» PAGE EXCERPT
-------------------------

ISLAMABAD: President General Ziaul Haq will be deleted from Pakistan’s constitutional history when the 18th Amendment, to be moved in parliament in a few days, is passed.

A new history is being written by our politicians as ruthless military dictator General Ziaul Haq will be stripped of his title of President of Pakistan, 22 years after his death in a plane crash. General Zia’s election as the president of Pakistan through his infamous presidential referendum of December 19, 1984, will be deleted from the pages of the Constitution.

The ironic part of this unprecedented move is that a large number of parliamentarians sitting in the lower and upper houses were part of the Majlis-e-Shoora of General Zia and had greatly helped him win the referendum. They would now vote against their own actions of the past to strip him of the title of the President of Pakistan.

After this passage of the new amendment, General Zia would be remembered in the Constitution and political history of the country only as General Ziaul Haq, not the president of Pakistan.

-------------------------

» RECORDS PROVIDED
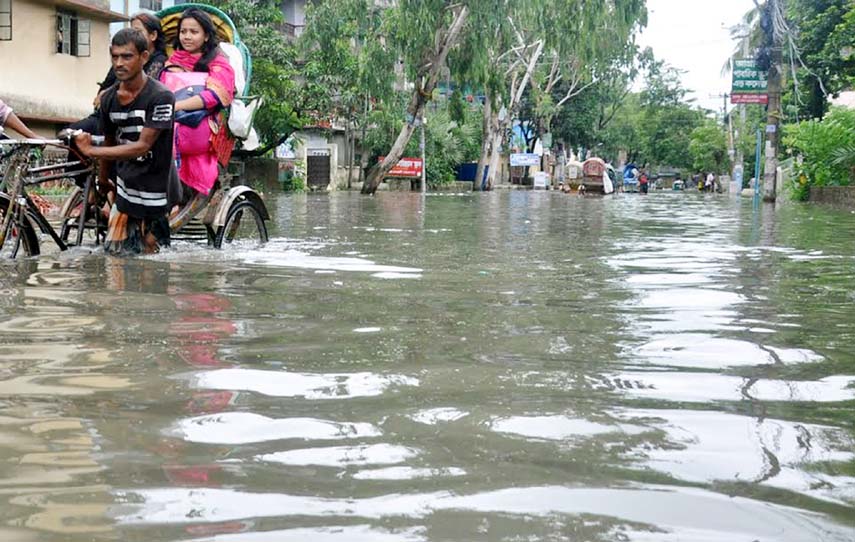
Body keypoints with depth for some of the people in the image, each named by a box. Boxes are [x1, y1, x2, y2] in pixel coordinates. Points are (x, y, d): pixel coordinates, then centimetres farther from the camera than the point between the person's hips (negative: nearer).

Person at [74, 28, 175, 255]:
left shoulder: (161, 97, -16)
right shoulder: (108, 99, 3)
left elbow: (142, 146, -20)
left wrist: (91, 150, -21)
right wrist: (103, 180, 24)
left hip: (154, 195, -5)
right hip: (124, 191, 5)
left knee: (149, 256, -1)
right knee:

-------------------------

» ACTIONS TO TAKE
1. According to the news excerpt about General Ziaul Haq, on what date was his presidential referendum held?
2. Using the news excerpt about General Ziaul Haq, explain why the move to strip him of his presidential title is described as ironic. Answer in one to three sentences.
3. Extend the news excerpt about General Ziaul Haq, picking up after its final sentence.
The listing has no connection to the news excerpt about General Ziaul Haq.

» ANSWERS TO THE EXERCISE
1. December 19, 1984.

2. Many parliamentarians now sitting in the lower and upper houses were part of General Zia's Majlis-e-Shoora and greatly helped him win the referendum. They would now vote against their own past actions to remove his title of President of Pakistan.

3.
Nawaz Sharif, the Chaudhrys of Gujrat and their political lieutenants, who had played an important role in the victory of General Zia in his presidential referendum of 1984, will now vote in favour of deleting their one time benefactor from the pages of the Constitution.

According to the available copy of the proposed amendments to be laid down in the lower house, Article 41 which was added in the Constitution of 1973 at the behest of General Zia in 1985 by the then assembly is now being changed. Clause 7 of Article 41 is being deleted to strip Zia of his title of the president. After holding the referendum in 1984, one year before the general election of 1985, Zia had got himself declared as the president of the country.